WORK TO DO →
[a] In the forum thread, condense the paragraph that begins "It will be much easier for us to suggest" into one shorter sentence that keeps its main facts.
[b] Reproduce everything in the records from the line containing "order: Lepidoptera" down to the end of the records, leaving the pictures out of your answer.

SOURCE PASSAGE →
You state that each line in the file (including the first one) is
190 bytes long: 'int nLineSize = 190;' Yet your data items are all
ascii, and they occupy the first 100+ bytes. Is the ascii data
followed by additional (possibly binary) data that fills out the
record to a length of 190 bytes? Does each 190 byte record include
a trailing newline (Windows style "\r\n" or non-Windows "\n")?
That's part of the problem, the line is 190 char long+'\n'
but the only meaningful data to me is 0->110

Since you open the file in binary mode ("rb"), we might infer
at least 4 things:

1) the file contains mixed ascii/binary data records;
each of which is 190 bytes long with NO delimiting
newlines (aka Fixed Block in IBM parlance).
It is all ascii+'\n'. I open it "rb" because that's what i usually do.
But it is a flat text file.
It will be much easier for us to suggest effecient coding
approaches if you would please describe the EXACT layout
of the 190 byte records - including what follows 'iNum2',
and whether or not each of the 190 byte records includes
a trailing newline.

What follows is more text and number data, (but all in ASCII).

5) do you wish to have leading/trailing whitespace
stripped from the first 2 string fields before
they are put into the structure?
Yes, but only the trailing spaces.The data is leftmost of it's section.

6) might the first 2 string fields contain embedded
whitespace (e.g. sSomeString1 could be "hello there")?
Yes, if that makes it faster to load, the data is 'protected' and i use
functions to return the values.
The problem are the numbers, it would not be very efficient to return
something like 'atoi("1234" ) all the time.

Regards,
Larry

many thanks for your help.
Simon

Jul 23 '05 #16

simon

>>> You state that each line in the file (including the first one) is

190 bytes long: 'int nLineSize = 190;' Yet your data items are all
ascii, and they occupy the first 100+ bytes. Is the ascii data
followed by additional (possibly binary) data that fills out the
record to a length of 190 bytes? Does each 190 byte record include
a trailing newline (Windows style "\r\n" or non-Windows "\n")?

That's part of the problem, the line is 190 char long+'\n'
but the only meaningful data to me is 0->110

Sorry, I made a mistake, the file is 'windows style' 190+ '\r\n'

Simon

Jul 23 '05 #17

simon wrote:

You state that each line in the file (including the first one) is
190 bytes long: 'int nLineSize = 190;' Yet your data items are all
ascii, and they occupy the first 100+ bytes. Is the ascii data
followed by additional (possibly binary) data that fills out the
record to a length of 190 bytes? Does each 190 byte record include
a trailing newline (Windows style "\r\n" or non-Windows "\n")?

Items from a data source

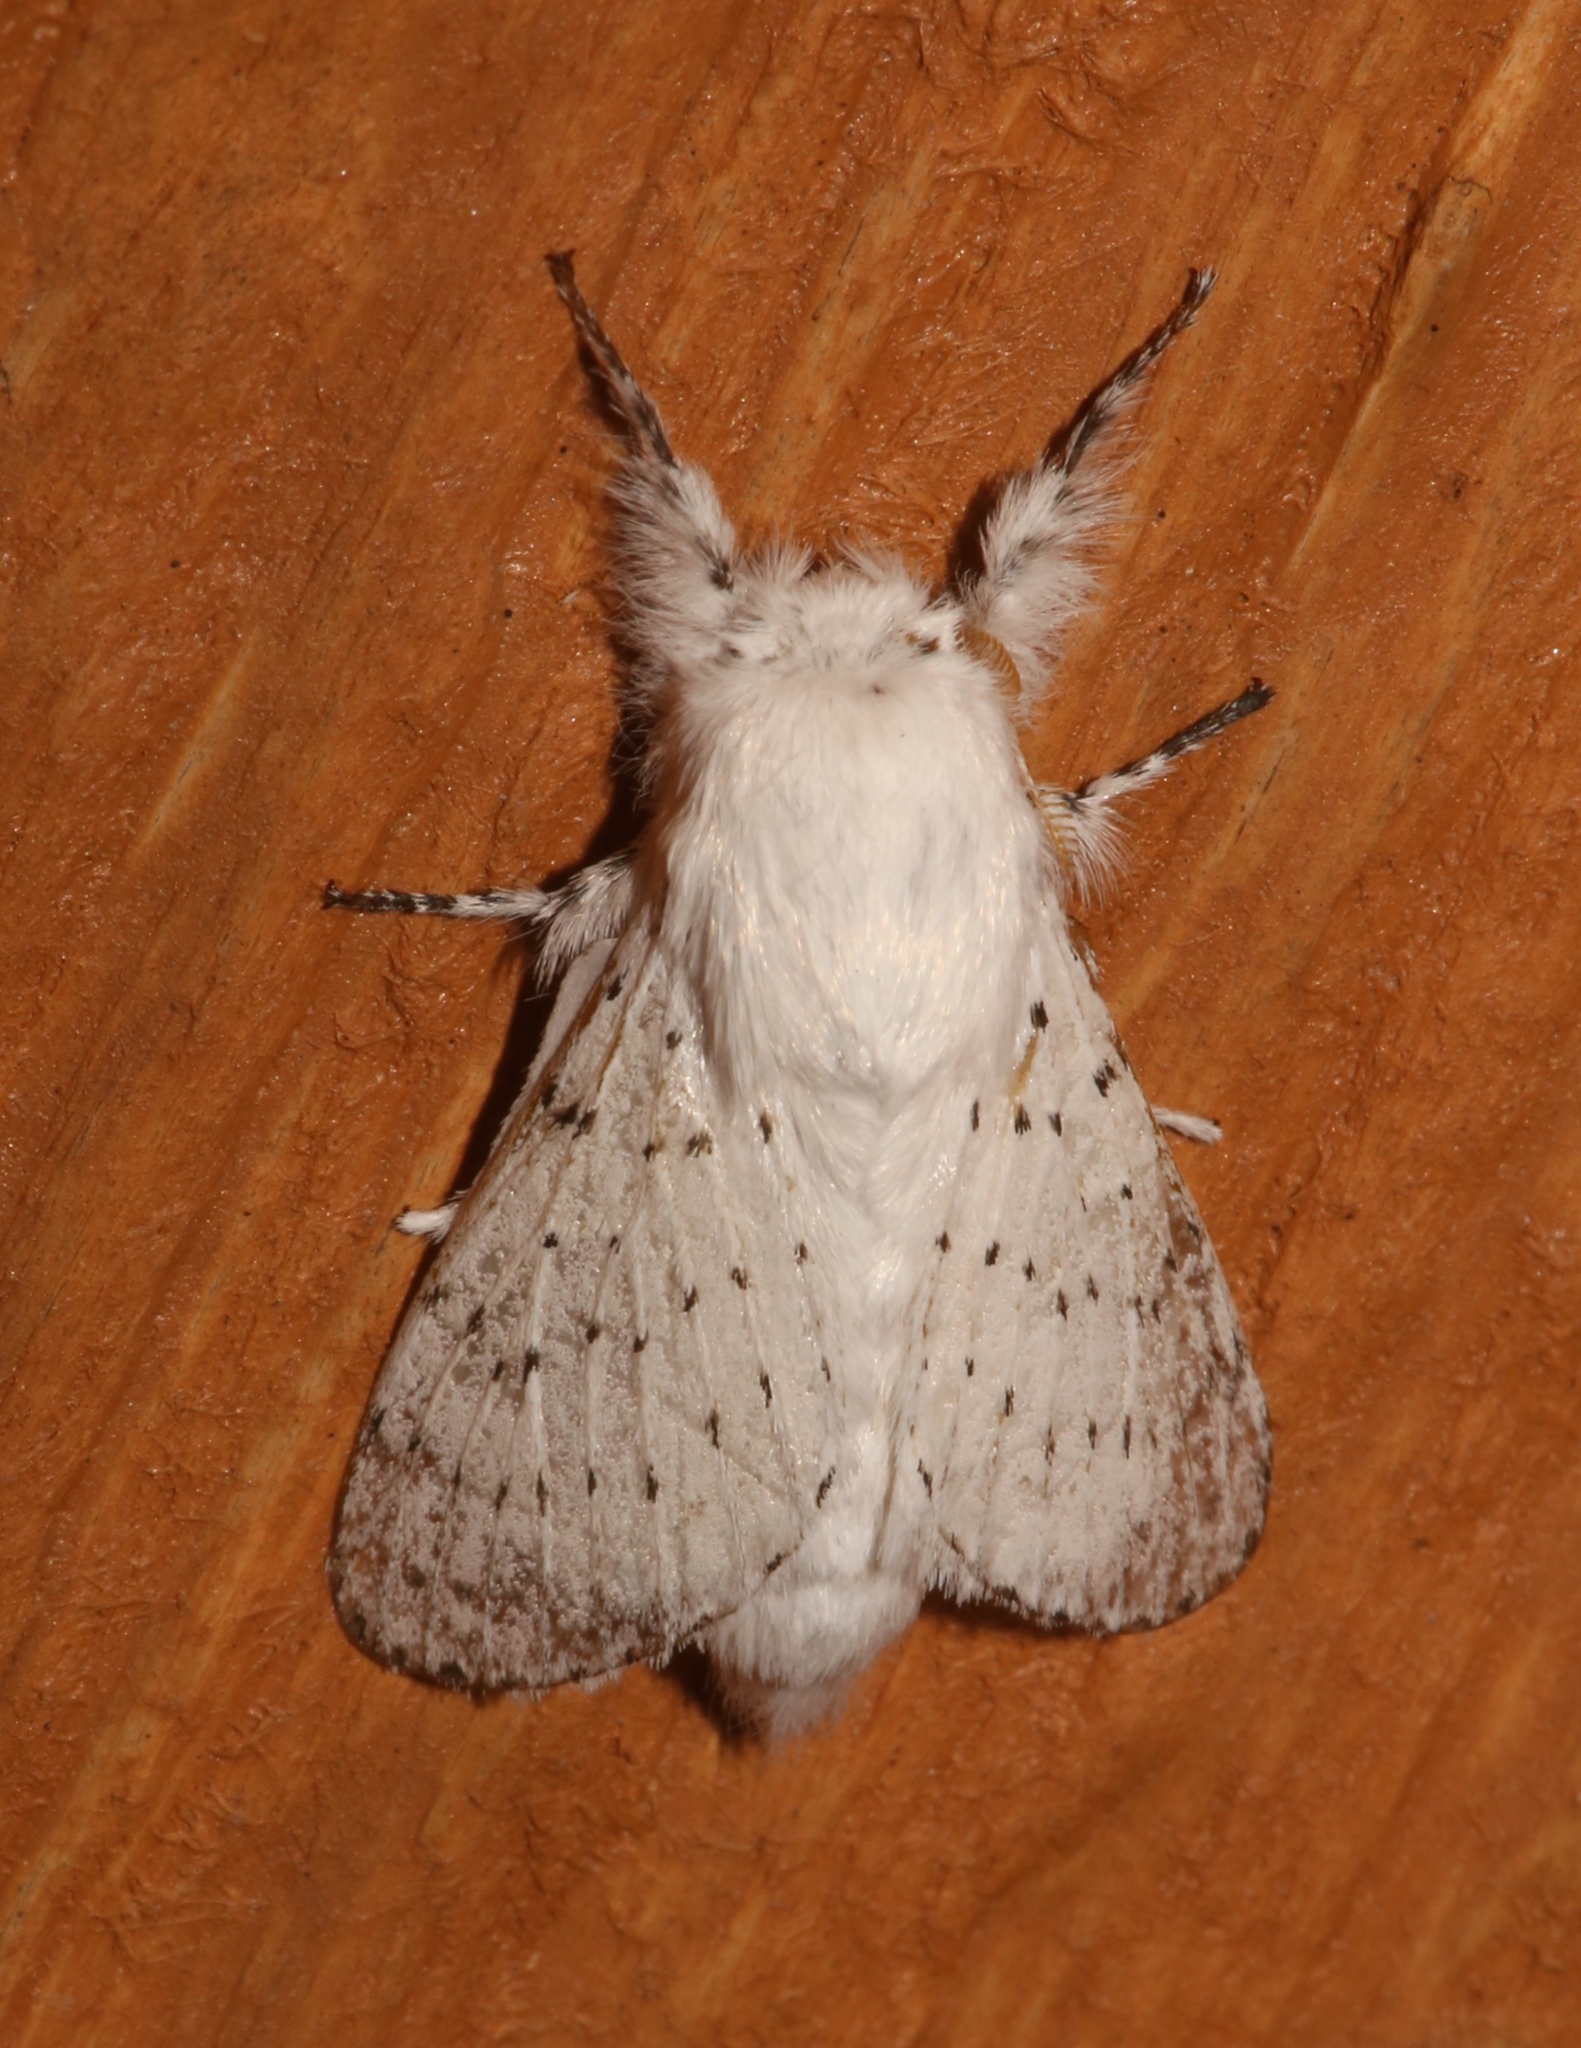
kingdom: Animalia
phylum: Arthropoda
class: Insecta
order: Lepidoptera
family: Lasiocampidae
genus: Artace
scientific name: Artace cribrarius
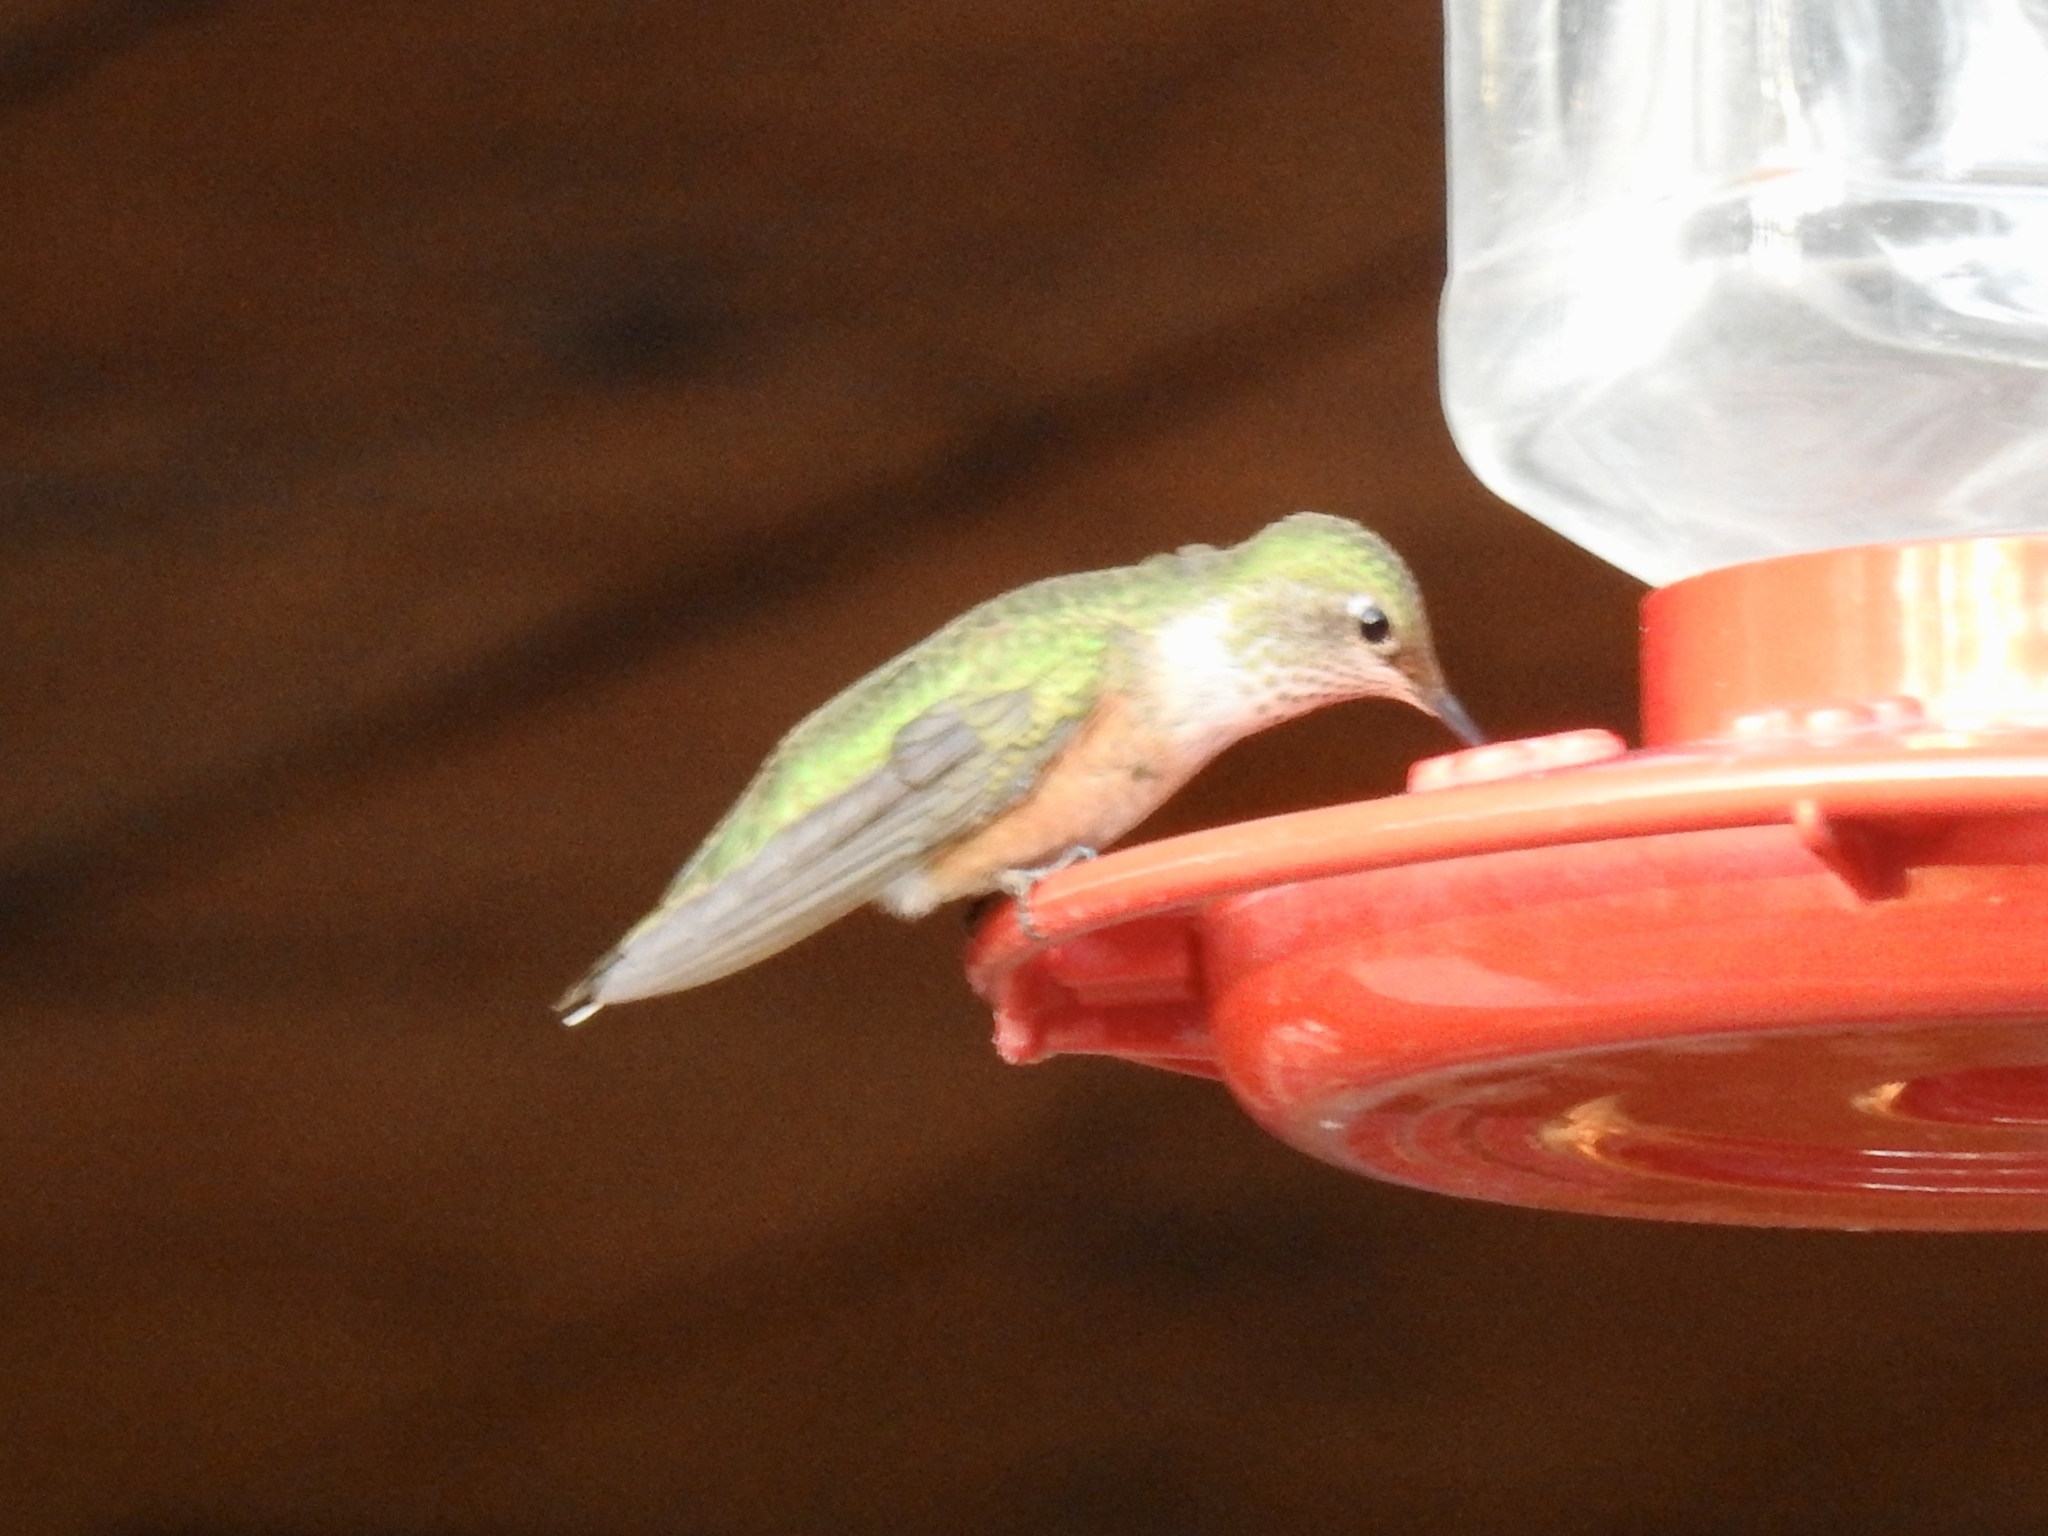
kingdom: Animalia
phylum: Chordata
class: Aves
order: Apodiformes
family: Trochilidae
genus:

TASK-BY-TASK SOLUTIONS →
[a] Efficient coding approaches are easier to suggest once the exact layout of the 190-byte records is described, including what follows 'iNum2' and whether each record has a trailing newline.

[b]
order: Lepidoptera
family: Lasiocampidae
genus: Artace
scientific name: Artace cribrarius
kingdom: Animalia
phylum: Chordata
class: Aves
order: Apodiformes
family: Trochilidae
genus:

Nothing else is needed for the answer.